## Task description
Among the entries, find each line that includes the string "axis" and list it.

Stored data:

::::

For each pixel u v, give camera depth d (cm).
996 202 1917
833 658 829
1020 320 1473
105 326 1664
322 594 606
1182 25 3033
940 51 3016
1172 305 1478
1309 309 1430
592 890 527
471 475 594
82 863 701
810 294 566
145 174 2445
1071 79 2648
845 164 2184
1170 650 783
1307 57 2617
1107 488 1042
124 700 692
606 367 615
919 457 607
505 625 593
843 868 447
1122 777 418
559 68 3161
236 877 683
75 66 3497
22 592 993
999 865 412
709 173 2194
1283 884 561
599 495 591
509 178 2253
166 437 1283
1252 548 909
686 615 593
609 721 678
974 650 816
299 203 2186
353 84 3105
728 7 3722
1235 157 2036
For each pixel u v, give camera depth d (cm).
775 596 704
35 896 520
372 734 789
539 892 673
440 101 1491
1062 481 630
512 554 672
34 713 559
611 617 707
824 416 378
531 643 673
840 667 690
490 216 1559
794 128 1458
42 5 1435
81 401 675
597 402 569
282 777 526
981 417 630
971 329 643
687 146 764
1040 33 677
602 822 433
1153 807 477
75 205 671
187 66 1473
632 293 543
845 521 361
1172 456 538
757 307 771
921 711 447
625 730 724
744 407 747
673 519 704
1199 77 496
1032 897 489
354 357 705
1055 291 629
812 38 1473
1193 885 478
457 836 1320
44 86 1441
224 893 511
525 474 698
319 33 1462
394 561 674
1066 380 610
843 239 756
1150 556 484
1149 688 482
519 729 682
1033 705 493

::::

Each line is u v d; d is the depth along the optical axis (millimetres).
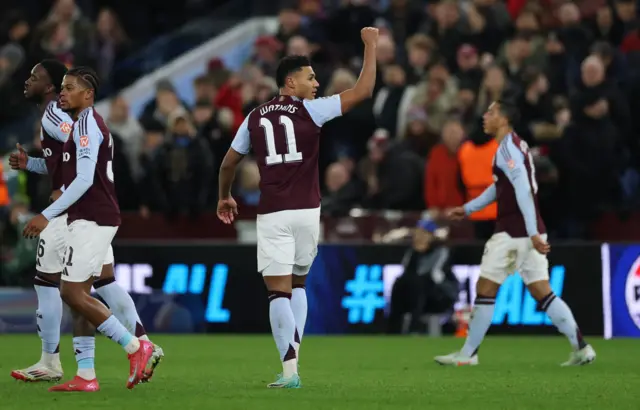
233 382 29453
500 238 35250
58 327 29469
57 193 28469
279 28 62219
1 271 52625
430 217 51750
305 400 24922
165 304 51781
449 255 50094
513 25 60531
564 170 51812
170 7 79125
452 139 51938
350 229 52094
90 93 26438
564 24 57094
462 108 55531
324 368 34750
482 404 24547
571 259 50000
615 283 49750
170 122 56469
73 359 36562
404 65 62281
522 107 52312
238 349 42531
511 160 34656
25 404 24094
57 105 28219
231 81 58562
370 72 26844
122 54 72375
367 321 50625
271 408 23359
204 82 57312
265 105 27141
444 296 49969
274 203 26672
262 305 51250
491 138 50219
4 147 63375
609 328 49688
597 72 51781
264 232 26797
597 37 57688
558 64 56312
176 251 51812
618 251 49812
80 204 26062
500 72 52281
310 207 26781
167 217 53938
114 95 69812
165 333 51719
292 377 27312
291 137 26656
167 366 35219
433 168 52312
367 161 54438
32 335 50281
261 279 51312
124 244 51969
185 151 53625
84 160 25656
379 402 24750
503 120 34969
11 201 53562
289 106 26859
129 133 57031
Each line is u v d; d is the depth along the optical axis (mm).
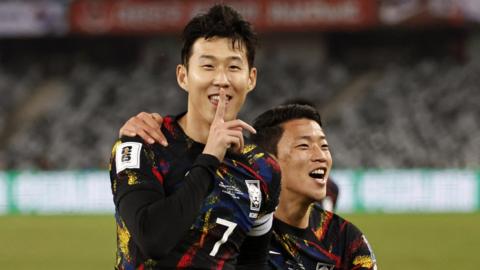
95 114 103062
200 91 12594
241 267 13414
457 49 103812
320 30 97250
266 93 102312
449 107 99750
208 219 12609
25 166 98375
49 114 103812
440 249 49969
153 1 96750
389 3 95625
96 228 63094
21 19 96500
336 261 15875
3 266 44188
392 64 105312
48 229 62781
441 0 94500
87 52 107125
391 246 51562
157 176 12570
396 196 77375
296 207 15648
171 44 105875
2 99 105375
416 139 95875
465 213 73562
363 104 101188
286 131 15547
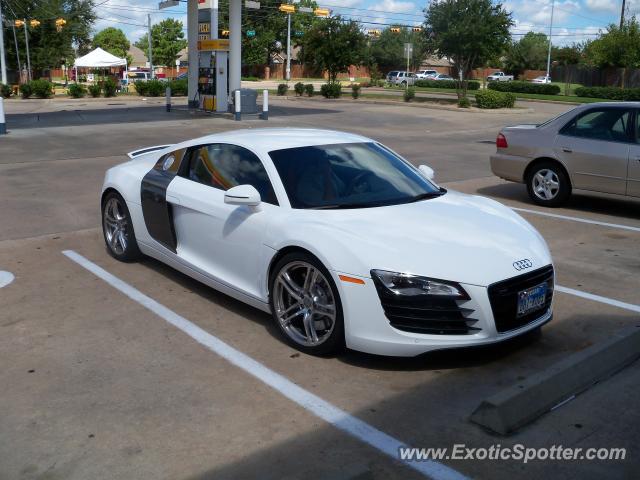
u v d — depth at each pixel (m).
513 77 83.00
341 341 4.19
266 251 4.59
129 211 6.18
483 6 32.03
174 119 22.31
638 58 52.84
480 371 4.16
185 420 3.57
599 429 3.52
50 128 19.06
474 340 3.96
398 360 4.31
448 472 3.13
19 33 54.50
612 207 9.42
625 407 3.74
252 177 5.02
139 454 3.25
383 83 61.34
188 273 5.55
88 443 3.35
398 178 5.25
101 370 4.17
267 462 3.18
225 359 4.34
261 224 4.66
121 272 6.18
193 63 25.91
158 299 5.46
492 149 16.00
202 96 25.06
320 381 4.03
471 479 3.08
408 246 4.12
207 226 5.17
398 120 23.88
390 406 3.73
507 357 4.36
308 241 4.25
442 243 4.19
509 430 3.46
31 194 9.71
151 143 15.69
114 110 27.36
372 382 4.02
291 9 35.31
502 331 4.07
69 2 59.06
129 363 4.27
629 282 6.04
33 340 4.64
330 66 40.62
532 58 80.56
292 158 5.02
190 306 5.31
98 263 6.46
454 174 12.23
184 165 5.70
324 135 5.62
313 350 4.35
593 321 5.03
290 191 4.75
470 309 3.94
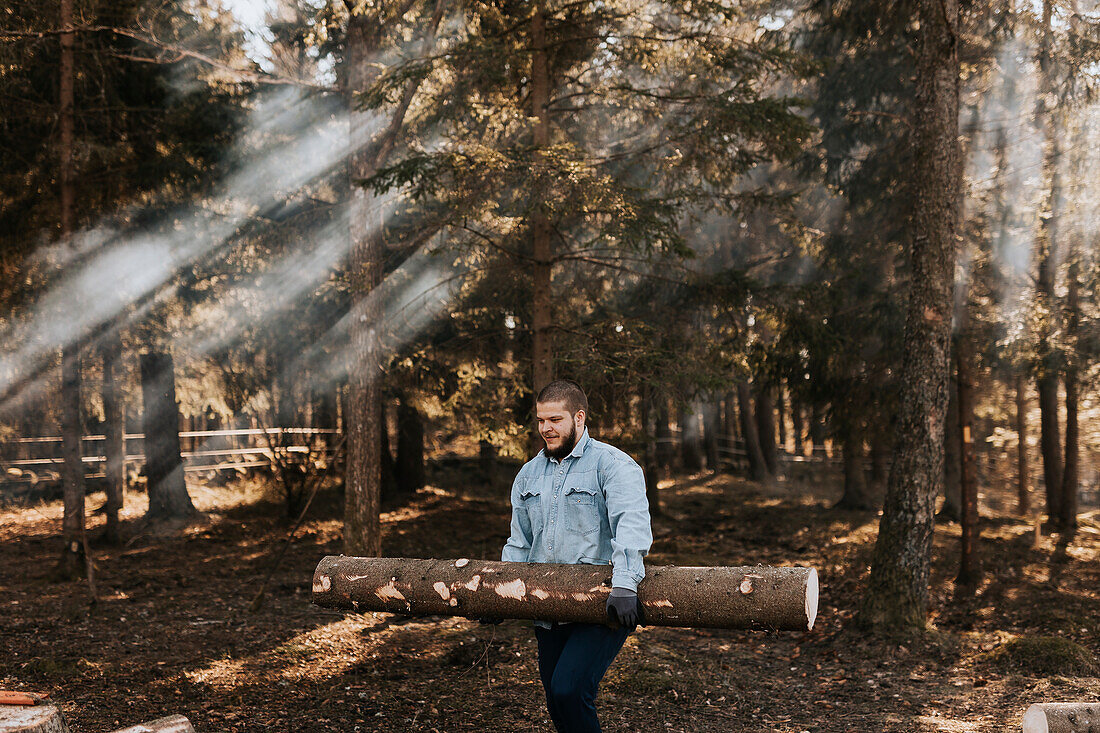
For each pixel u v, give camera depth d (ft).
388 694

::::

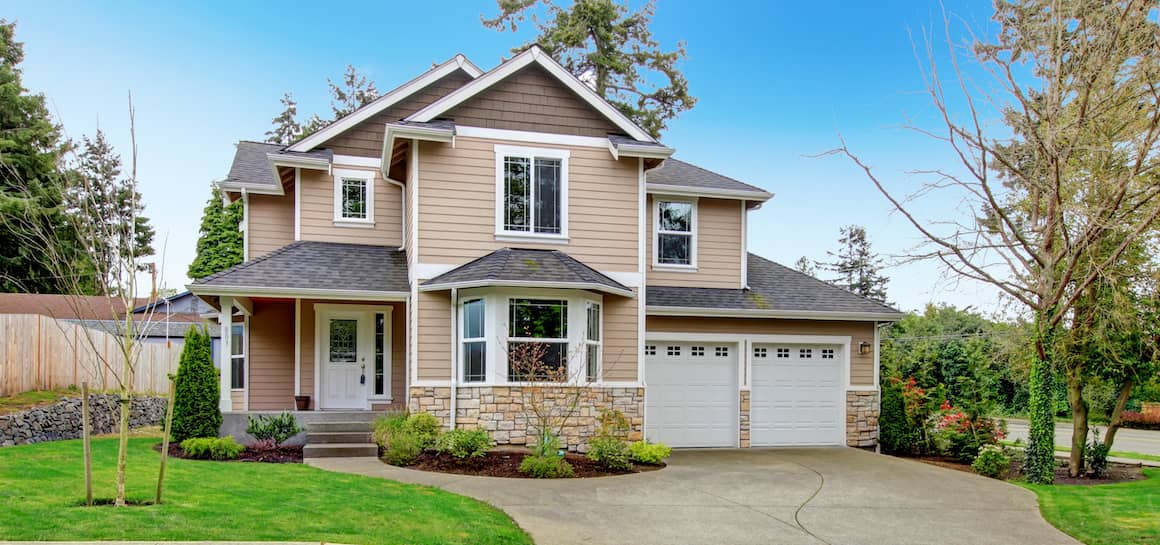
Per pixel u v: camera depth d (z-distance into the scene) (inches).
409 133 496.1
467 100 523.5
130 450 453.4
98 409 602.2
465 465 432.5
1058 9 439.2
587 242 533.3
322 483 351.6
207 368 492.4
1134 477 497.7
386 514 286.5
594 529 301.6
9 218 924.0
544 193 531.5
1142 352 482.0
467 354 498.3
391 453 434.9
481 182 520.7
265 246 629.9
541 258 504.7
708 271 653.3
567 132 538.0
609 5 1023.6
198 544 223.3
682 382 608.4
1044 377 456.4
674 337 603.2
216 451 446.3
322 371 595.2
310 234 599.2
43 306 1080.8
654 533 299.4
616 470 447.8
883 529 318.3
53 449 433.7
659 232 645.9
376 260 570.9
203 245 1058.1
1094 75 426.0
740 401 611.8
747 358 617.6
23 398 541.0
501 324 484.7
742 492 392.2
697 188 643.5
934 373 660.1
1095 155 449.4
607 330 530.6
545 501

::::

## Solution for this exercise
Each line is u v d; d is the depth along the optical axis (millimetres).
Each line is u v d; d is the depth along the optical axis (mm).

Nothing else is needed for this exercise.